SLAM!!!
Non ci sarebbe stato bisogno di spiegarlo. Ma i se, usati così, non valgono, non contano. E’ solo un modo romantico per restare sospesi nel passato, quando il dado ancora non tratto consente di indugiare su ciò che è stato e su ciò che non potrà essere. MAI PIU’.
La verità del presente è che comunque l’avessero disegnata, sarebbe, nei fatti, stata e rimasta soltanto una porta sbattuta.
SLAM!!!
E non è il rumore in sé, né il gesto di chiusura rabbiosa dell’anta a spingermi a rimuginare. Ma il fatto che quella, era una di quelle porte che una volta chiuse non si riaprono, se non dopo millenni. E cosa avrei dovuto fare io?
Girarmi e andare via. Lasciandomi come si suol dire, alle spalle tutto quello che era stato, e che da quel dannato momento non era più.
Non mi girai. Restai lì, cercando di sfondarla quella porta di merda.
TUMP....
TAM ......
TUMP
Ma all’improvviso mi accorsi che l’avevano disegnata blindata e inespugnabile.
CLANK!!!
Ecco là. Un pezzo di vita in un compartimento a tenuta stagna. Che neanche se fossi stata un liquido, sarei riuscita ad entrare.
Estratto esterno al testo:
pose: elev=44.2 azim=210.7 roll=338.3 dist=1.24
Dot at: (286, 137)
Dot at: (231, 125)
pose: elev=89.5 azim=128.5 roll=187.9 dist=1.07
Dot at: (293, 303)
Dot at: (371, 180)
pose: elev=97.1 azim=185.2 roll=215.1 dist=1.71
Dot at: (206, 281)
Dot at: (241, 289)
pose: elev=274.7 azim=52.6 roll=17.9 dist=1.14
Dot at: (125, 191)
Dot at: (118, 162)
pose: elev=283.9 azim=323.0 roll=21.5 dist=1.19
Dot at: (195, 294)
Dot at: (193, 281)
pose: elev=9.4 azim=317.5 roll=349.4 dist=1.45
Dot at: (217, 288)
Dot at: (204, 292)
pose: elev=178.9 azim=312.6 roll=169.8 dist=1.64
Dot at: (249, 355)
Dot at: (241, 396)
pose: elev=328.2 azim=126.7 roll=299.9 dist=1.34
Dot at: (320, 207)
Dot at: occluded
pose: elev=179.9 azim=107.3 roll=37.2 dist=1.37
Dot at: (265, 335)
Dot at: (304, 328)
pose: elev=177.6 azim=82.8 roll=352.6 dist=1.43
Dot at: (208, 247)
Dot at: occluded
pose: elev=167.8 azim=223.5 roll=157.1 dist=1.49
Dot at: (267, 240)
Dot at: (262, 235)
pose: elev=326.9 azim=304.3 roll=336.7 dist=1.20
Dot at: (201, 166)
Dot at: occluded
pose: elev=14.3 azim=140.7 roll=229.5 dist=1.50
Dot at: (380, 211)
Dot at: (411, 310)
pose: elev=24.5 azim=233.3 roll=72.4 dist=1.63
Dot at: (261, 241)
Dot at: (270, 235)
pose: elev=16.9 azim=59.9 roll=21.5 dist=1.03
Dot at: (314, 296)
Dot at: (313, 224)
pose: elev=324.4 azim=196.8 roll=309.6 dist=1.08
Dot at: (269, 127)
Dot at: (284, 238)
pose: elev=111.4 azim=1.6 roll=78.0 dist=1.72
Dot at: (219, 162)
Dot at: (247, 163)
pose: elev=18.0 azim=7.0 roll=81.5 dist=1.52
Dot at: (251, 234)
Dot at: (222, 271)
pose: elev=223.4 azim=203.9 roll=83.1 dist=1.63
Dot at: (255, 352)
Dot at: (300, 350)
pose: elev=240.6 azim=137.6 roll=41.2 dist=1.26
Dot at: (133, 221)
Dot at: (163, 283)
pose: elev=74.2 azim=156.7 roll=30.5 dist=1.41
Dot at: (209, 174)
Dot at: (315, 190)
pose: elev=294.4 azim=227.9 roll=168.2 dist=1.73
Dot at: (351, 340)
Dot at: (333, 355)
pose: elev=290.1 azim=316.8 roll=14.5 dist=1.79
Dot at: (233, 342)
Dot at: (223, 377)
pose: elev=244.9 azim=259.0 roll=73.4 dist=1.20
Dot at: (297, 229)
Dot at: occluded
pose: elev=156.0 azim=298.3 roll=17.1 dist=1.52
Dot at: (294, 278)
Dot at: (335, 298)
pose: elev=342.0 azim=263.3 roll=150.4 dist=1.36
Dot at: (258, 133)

O far uscire quel pezzo rimasto dentro. E che dentro ci fosse tutto ciò che non avrei mai venduto, e mai scambiato, mai ceduto, poco importa.
Avevo con me una pistola. Vi montai il silenziatore che mi porto sempre dietro
STUMP
STUMP
STUMP
STUMP
STUMP
I proiettili d'un tratto sembravano di gomma. La fottuta porta li respingeva come aveva respinto me.
Con le lacrime sui piedi ho lasciato tutto là. E son venuta via.
Una specie di morte.
Una specie di vita. Dopo.
New born.
L’avrebbero scritto così nei fumetti. E il disegno di una porta chiusa, ancora vibrante per l’urto avrebbe chiarito tutto.